# Limits snacks



## Luvmypupster (Jul 12, 2003)

We all know this already but since I'm putting these recipes on the board I just felt I should remind everyone to limit your dogs snacks. These recipes are for fun and do make cute holiday gifts.


----------



## Toby's Mom (May 7, 2004)




----------



## Luvmypupster (Jul 12, 2003)

If one gets atreat with mine both get a treat. Bentley is almost three and Mia is 10 months, I didn't want Bentley attacking her if I gave her a treat and not him. I just do it to not create a scene or jealousy. I buy small tiny treats and break them in half so they are not getting very much.


----------



## joe (Jan 5, 2003)

> _Originally posted by Nichole_@May 23 2004, 03:14 PM
> *I have always used treats as a reward for going, so when Wally goes and Toby doesn't, I give Wally a treat. I feel so bad for not giving Toby one because he is jumping around so excitedly but he didn't do anything
> 
> 
> ...


 I dont think there is a right or wrong answer here but you have to consider that Toby may not know the reason you are giving wally one and not him, I would give them both treats and encourage Toby when he actually goes, the instant he goes, with a good boy, and a show of excitement, he will get his "reward" from that and understand far better than not getting a treat


----------



## doctorcathy (May 17, 2004)

you could give toby a not so yummy treat. like if youre giving puperoni to wally--then toby gets a plain biscuit.
———
> TASK STATEMENT: In the dog treats thread, how old are Bentley and Mia? Nothing in the rows is needed.

Saved data entries
———
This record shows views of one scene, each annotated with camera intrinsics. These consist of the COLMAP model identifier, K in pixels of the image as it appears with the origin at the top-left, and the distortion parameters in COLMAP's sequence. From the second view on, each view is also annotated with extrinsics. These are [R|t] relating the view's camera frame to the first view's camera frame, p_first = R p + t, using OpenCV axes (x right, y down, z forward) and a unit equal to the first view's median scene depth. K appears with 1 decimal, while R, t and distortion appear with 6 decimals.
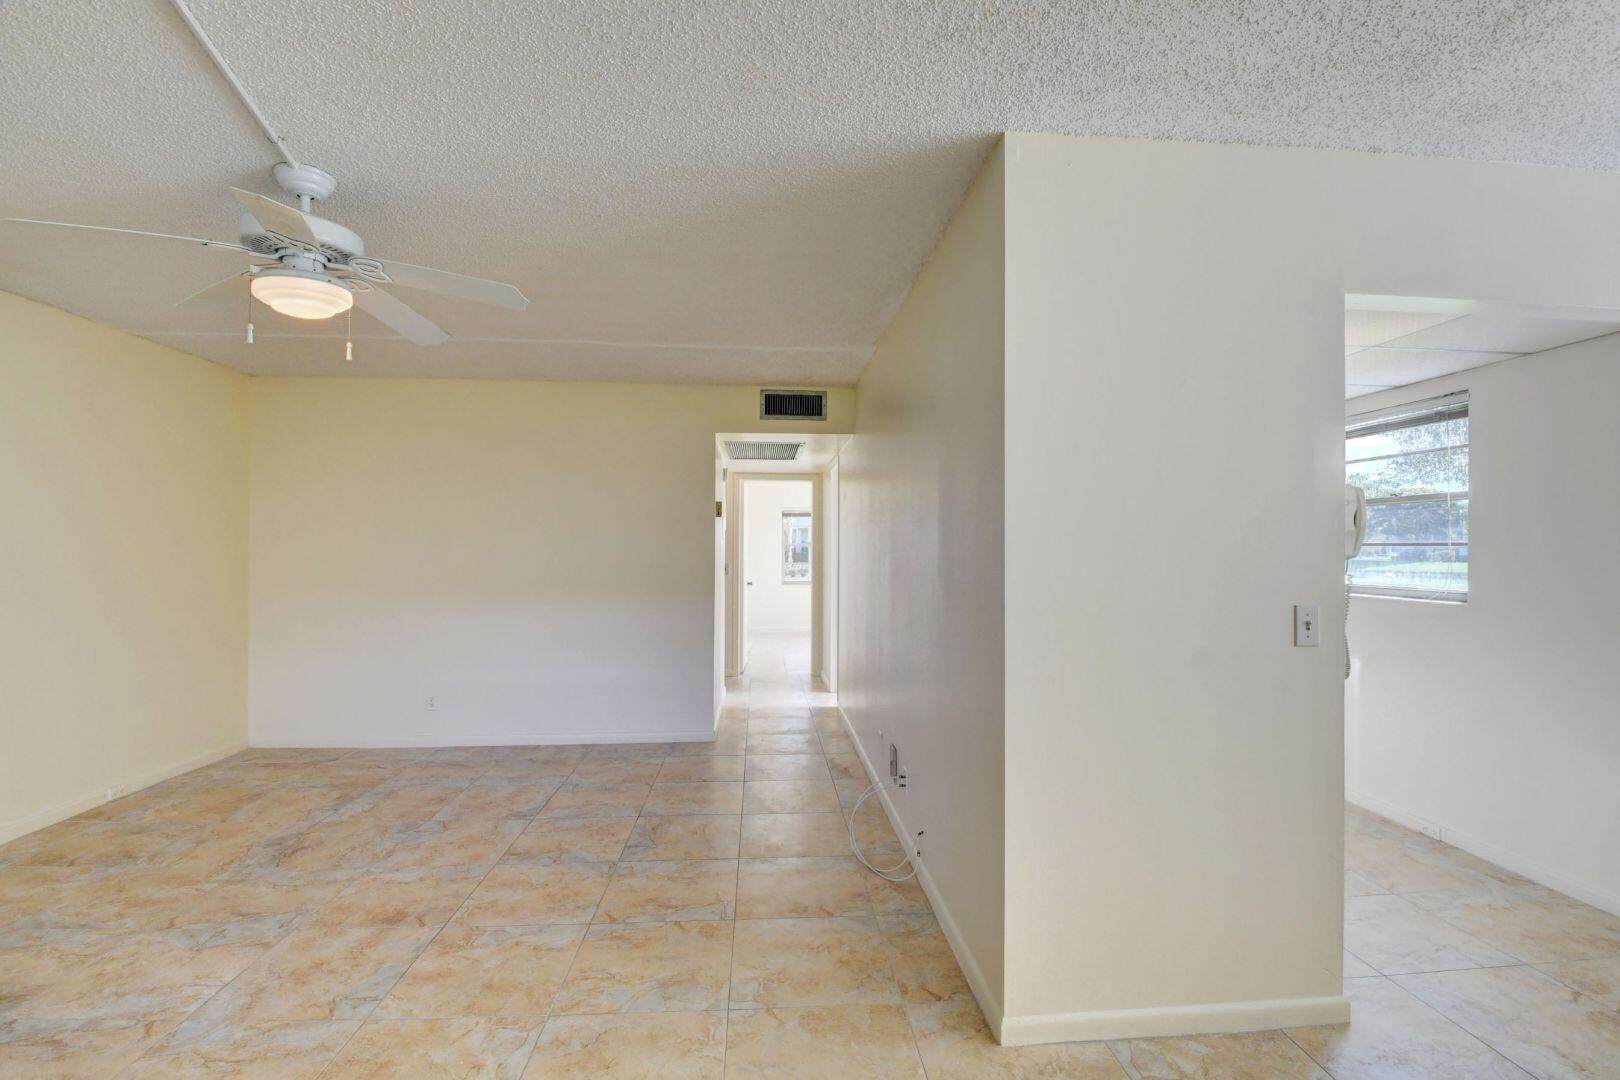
lens RADIAL K [[706.6, 0, 827.1], [0, 706.6, 536.1], [0, 0, 1]] dist [-0.018785, -0.007705]
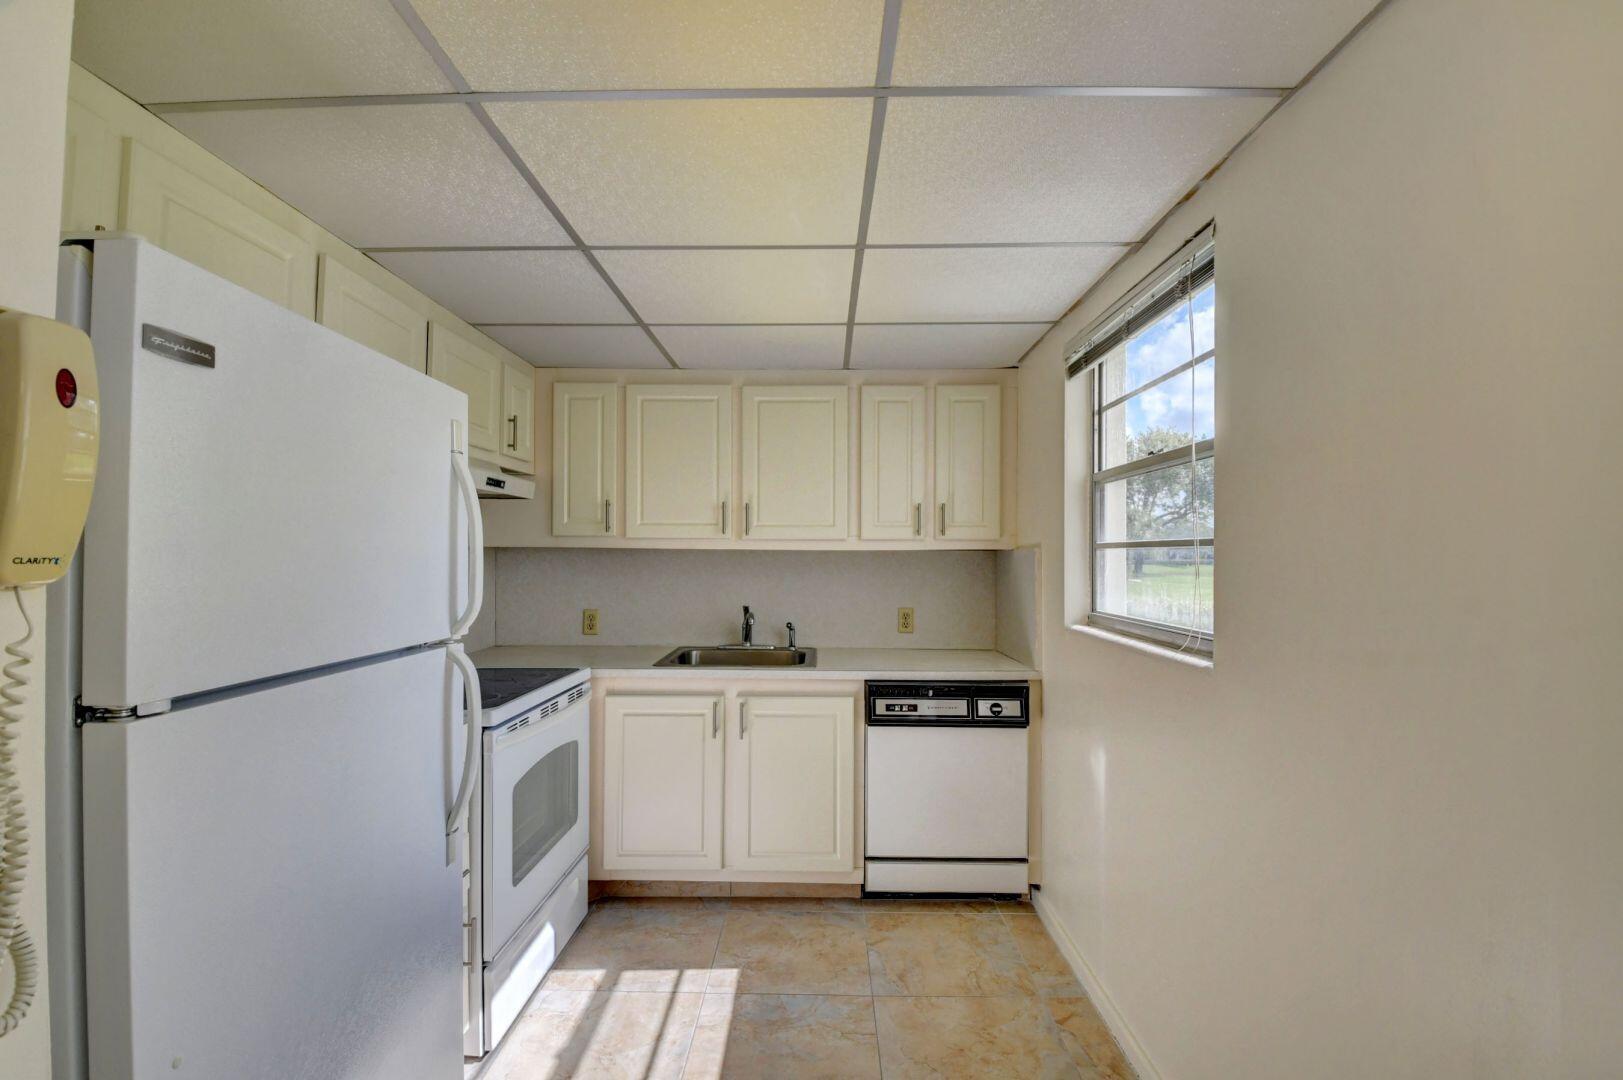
lens RADIAL K [[707.9, 0, 800.7], [0, 707.9, 535.9], [0, 0, 1]] dist [-0.018785, -0.007705]
pose [[-0.993598, -0.000114, 0.112970, -0.327212], [-0.004515, 0.999240, -0.038705, 0.030525], [-0.112879, -0.038968, -0.992844, 1.776582]]
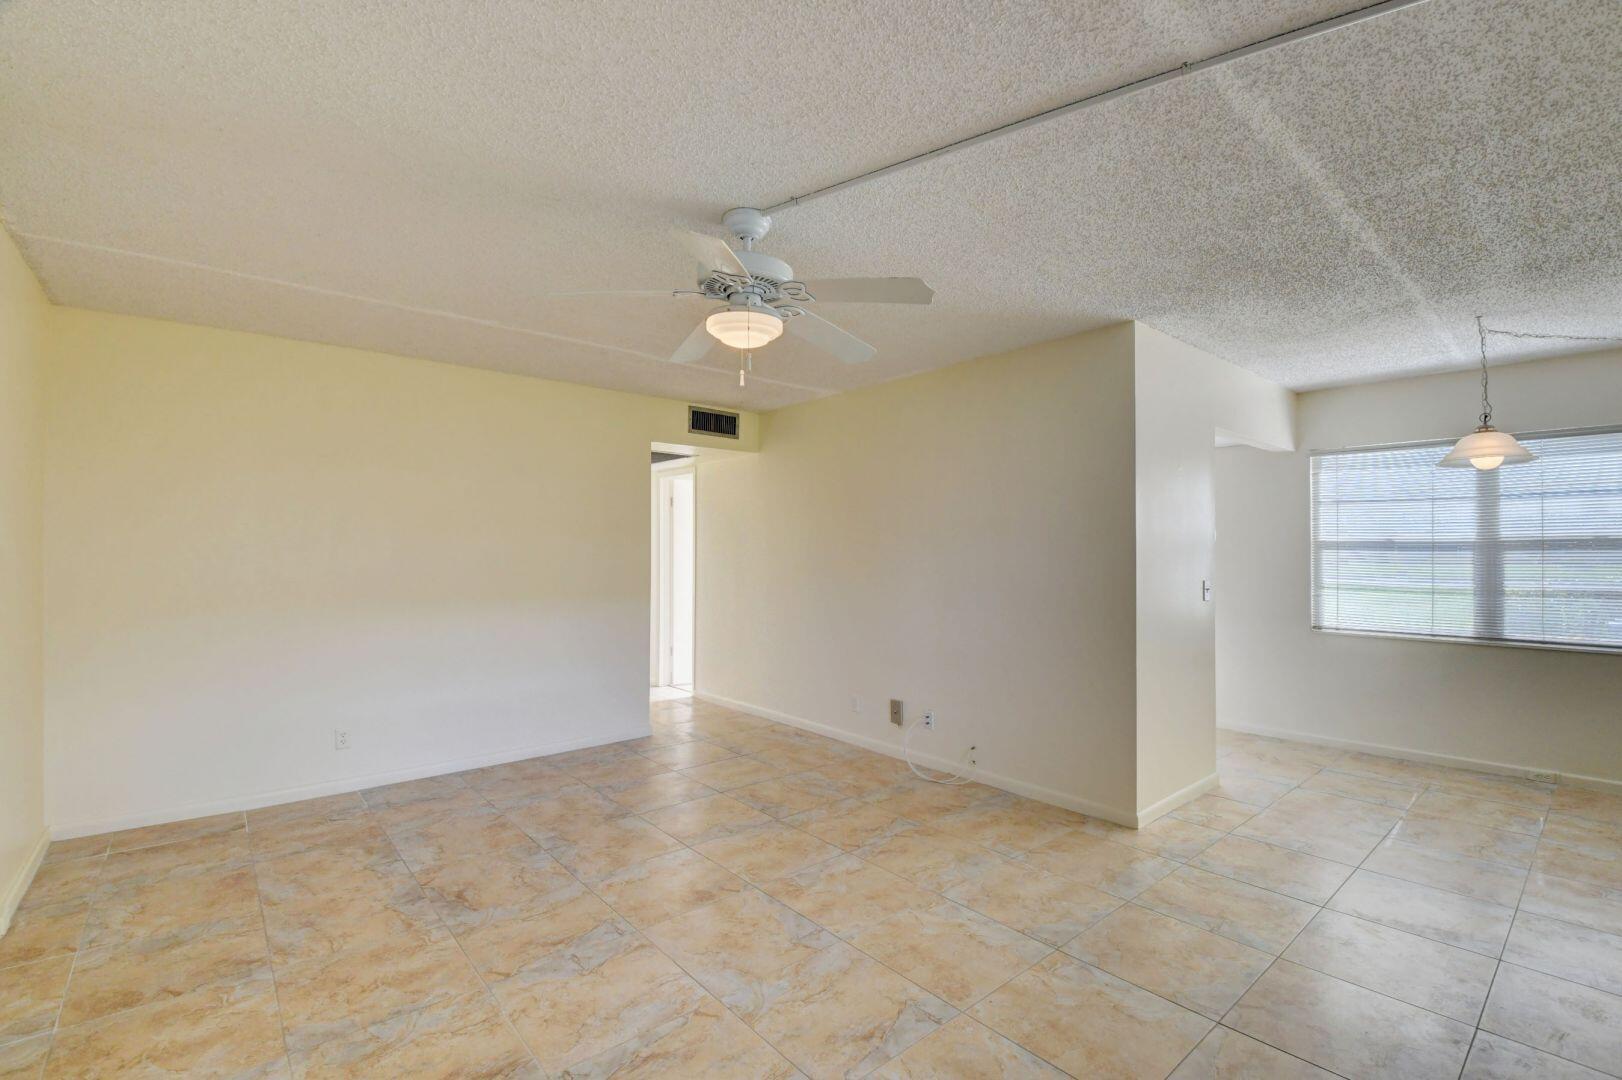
lens RADIAL K [[707.5, 0, 807.0], [0, 707.5, 541.3], [0, 0, 1]] dist [-0.018785, -0.007705]
pose [[0.814753, 0.006098, 0.579776, -1.171973], [-0.008319, 0.999965, 0.001173, -0.004241], [-0.579749, -0.005779, 0.814775, 0.019131]]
———
> TASK ANSWER: Bentley is almost three, and Mia is 10 months old.